HOW OUR CIDER IS MADE
Just in case you were wondering, here's a brief guide to how we make medium dry and sweet cider.
Terroir… This French word describes the importance of land, weather conditions, sunshine and so on. It is no coincidence that the Teme Valley was an important fruit growing region with its south facing, fertile slopes. There are fewer orchards these days in the region around Tenbury Wells, but Geoff Thompson’s orchards at nearby Little Lambswick are very well kept and produce high quality fruit. Last winter he planted more orchards in anticipation of Oldfields Orchard ciders increasing in popularity! An apple a day… You can use any sort of apple to make cider, but that doesn’t necessarily make it drinkable! We successfully made a cider with Discovery eating apples, but for our flagship medium sweet and medium dry ciders we used bittersweet cider apples chosen by Geoff. Bittersweet cider apples work because they have just the right amount of sugar for fermentation and the right amount of tannin plus relatively low acidity. We use Dabinett, Harry Masters Jersey and Yarlington Mill.

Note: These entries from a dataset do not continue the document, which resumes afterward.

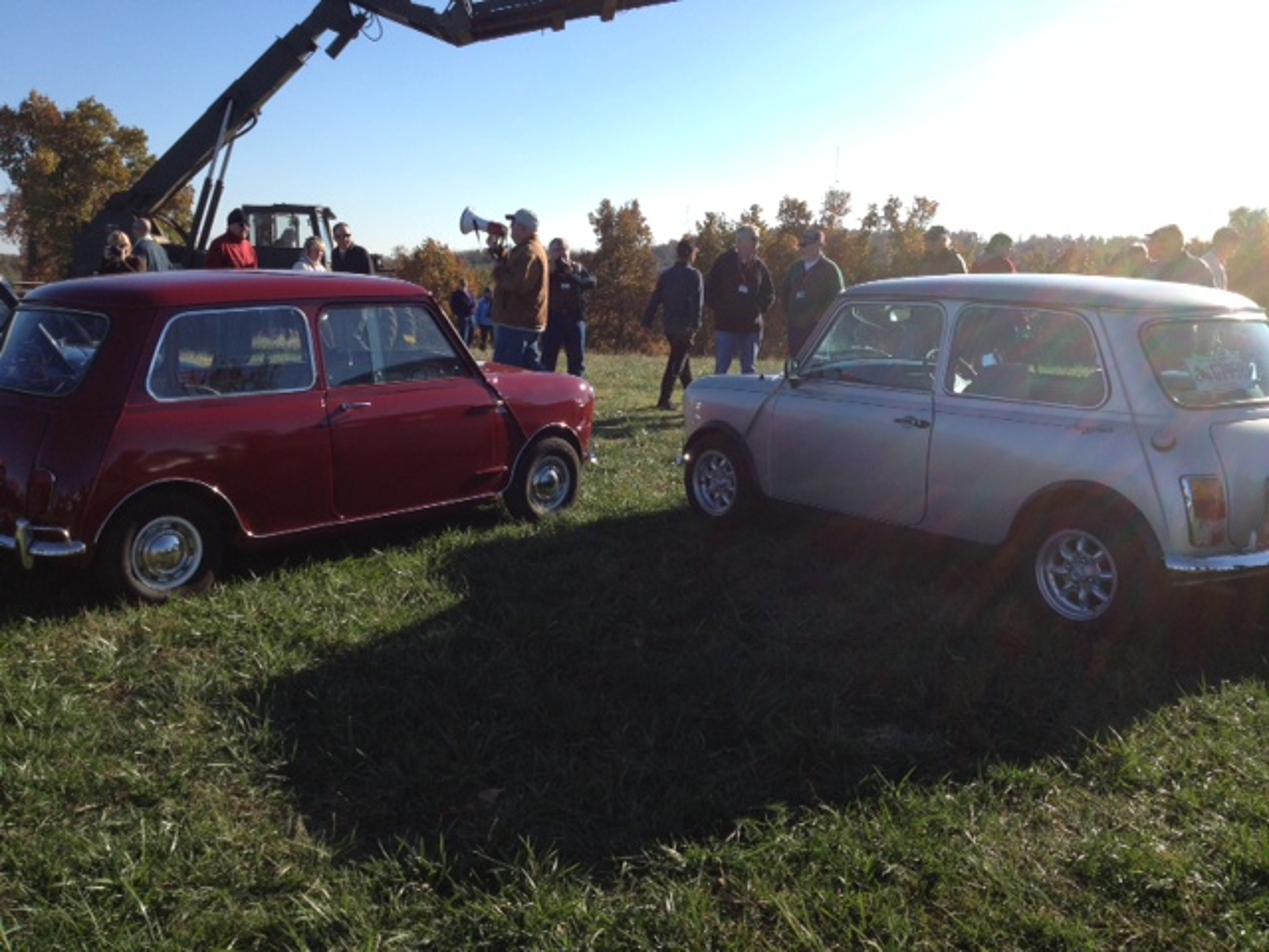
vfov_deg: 40.7
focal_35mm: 35
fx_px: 1283
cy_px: 476
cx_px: 634
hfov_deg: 52.6
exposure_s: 1/1346
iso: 50
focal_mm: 4.28
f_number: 2.4
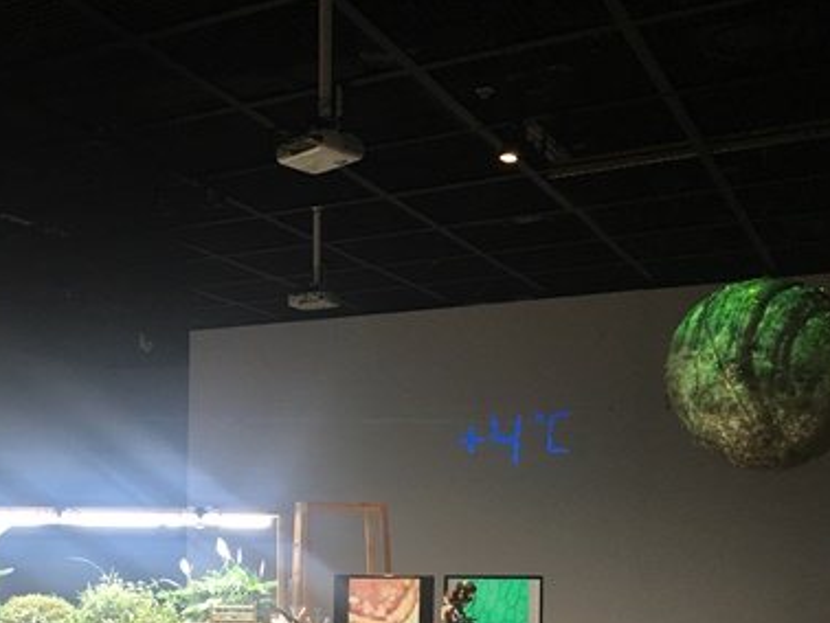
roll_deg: -0.2
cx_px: 213
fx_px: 1104
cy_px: 469
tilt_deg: +2.2
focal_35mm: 46
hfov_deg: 40.1
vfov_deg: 31.0
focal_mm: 4.15
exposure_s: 1/30
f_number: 2.2
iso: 100
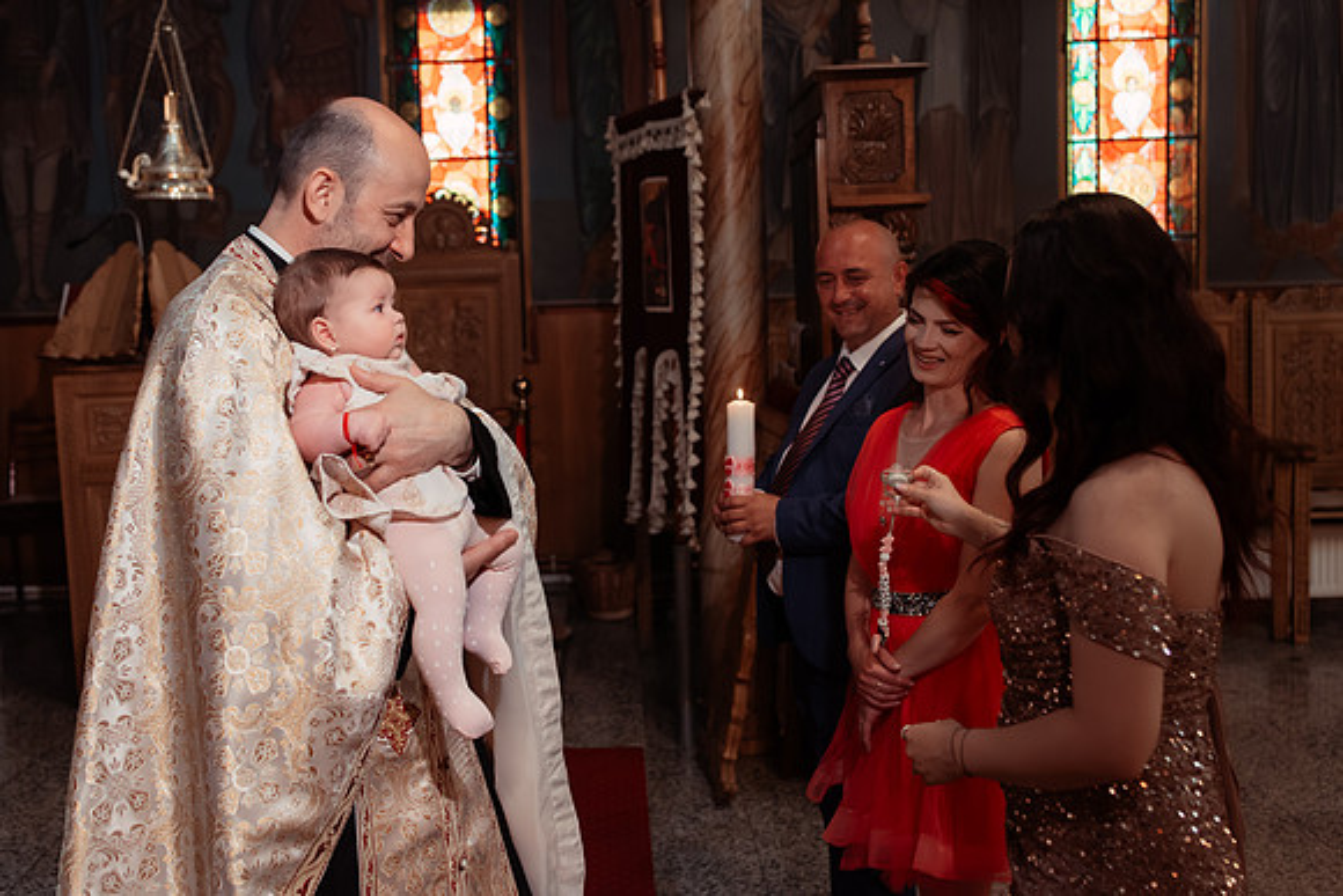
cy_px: 396
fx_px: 1458
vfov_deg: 34.1
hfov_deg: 49.3
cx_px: 593
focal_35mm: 39
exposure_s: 1/250
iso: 1600
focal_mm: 35
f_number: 3.5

The Basics… Left to rot apples will quickly start to ferment on their own but you wouldn’t want to drink the result! In October and November our apples were collected by machine and by hand, then brought back to the newly built Oldfields Pressings Hall where they were washed and sorted; leaves, twigs, sticks and rotten apples are all removed.
The apples were then milled, broken up by machine so they form a mush, and then the juice is squeezed out of them and run into stainless steel tanks. Cider can be left to ferment with wild yeasts but we used cultured yeast. Our aim was to preserve apple flavours and not to integrate the characteristics of the farm and land around into the drink and to stay in control over the process so flavours are not left to chance.
During fermentation Paul, from Hobsons Brewery, made regular scientific checks to make sure everything went as it should and that the cider is healthy, has enough nutrients and the right amount of alcohol.
We left it to ferment until March at which point the team from Hobsons got together with Geoff and his family to test various blends to come up with our final ‘recipe’ which would decide sweetness or dryness, desired alcoholic content and flavour. The raw cider from each tank was then blended with water, our own apple juice, sugar and SO2 to inhibit wild yeasts and unwanted organisms to preserve freshness. At the bottling plant it was also sterile cold filtered and then carbonated to add a gentle sparkle.
So that’s basically that. Very simple really. Now all we are waiting for is the next apple harvest!